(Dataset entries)
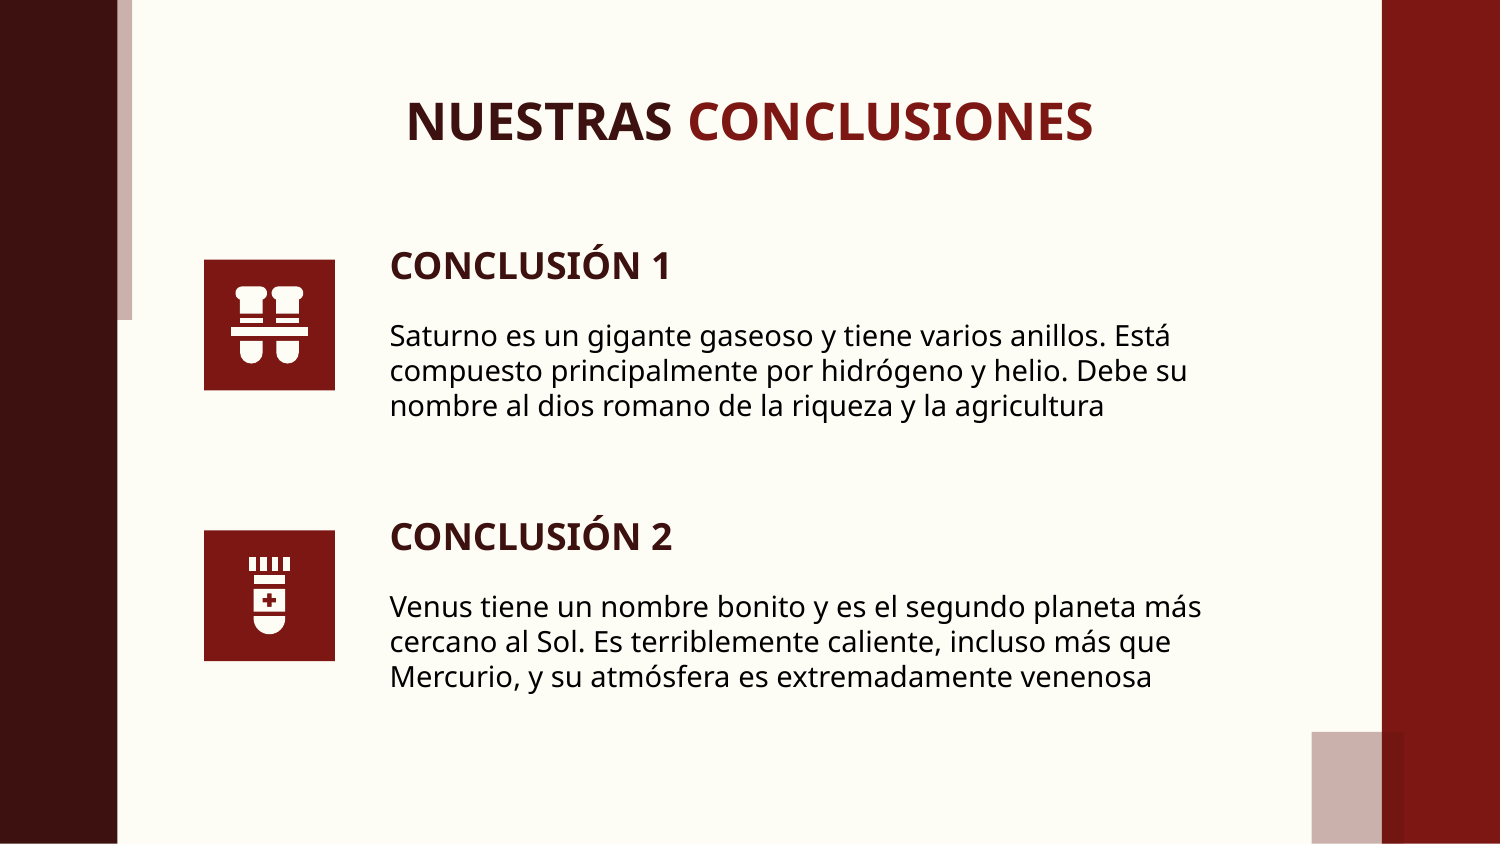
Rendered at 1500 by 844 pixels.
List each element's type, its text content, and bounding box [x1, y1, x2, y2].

subtitle CONCLUSIÓN 2 [374, 487, 1296, 573]
subtitle Saturno es un gigante gaseoso y tiene varios anillos. Está compuesto principalmente por hidrógeno y helio. Debe su nombre al dios romano de la riqueza y la agricultura [374, 302, 1296, 434]
text_box [204, 259, 335, 391]
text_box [248, 556, 290, 635]
title NUESTRAS CONCLUSIONES [118, 72, 1382, 167]
text_box [204, 530, 335, 662]
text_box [230, 286, 309, 364]
subtitle Venus tiene un nombre bonito y es el segundo planeta más cercano al Sol. Es terriblemente caliente, incluso más que Mercurio, y su atmósfera es extremadamente venenosa [374, 573, 1296, 704]
subtitle CONCLUSIÓN 1 [374, 216, 1296, 302]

▶ **PROBLEM TO SOLVE**:
Although the records include pictures, the copy should reproduce every line exactly and none of the pictures.

▶ **SOLUTION TO THE PROBLEM**:
Rendered at 1500 by 844 pixels.
List each element's type, its text content, and bounding box [x1, y1, x2, y2].

subtitle CONCLUSIÓN 2 [374, 487, 1296, 573]
subtitle Saturno es un gigante gaseoso y tiene varios anillos. Está compuesto principalmente por hidrógeno y helio. Debe su nombre al dios romano de la riqueza y la agricultura [374, 302, 1296, 434]
text_box [204, 259, 335, 391]
text_box [248, 556, 290, 635]
title NUESTRAS CONCLUSIONES [118, 72, 1382, 167]
text_box [204, 530, 335, 662]
text_box [230, 286, 309, 364]
subtitle Venus tiene un nombre bonito y es el segundo planeta más cercano al Sol. Es terriblemente caliente, incluso más que Mercurio, y su atmósfera es extremadamente venenosa [374, 573, 1296, 704]
subtitle CONCLUSIÓN 1 [374, 216, 1296, 302]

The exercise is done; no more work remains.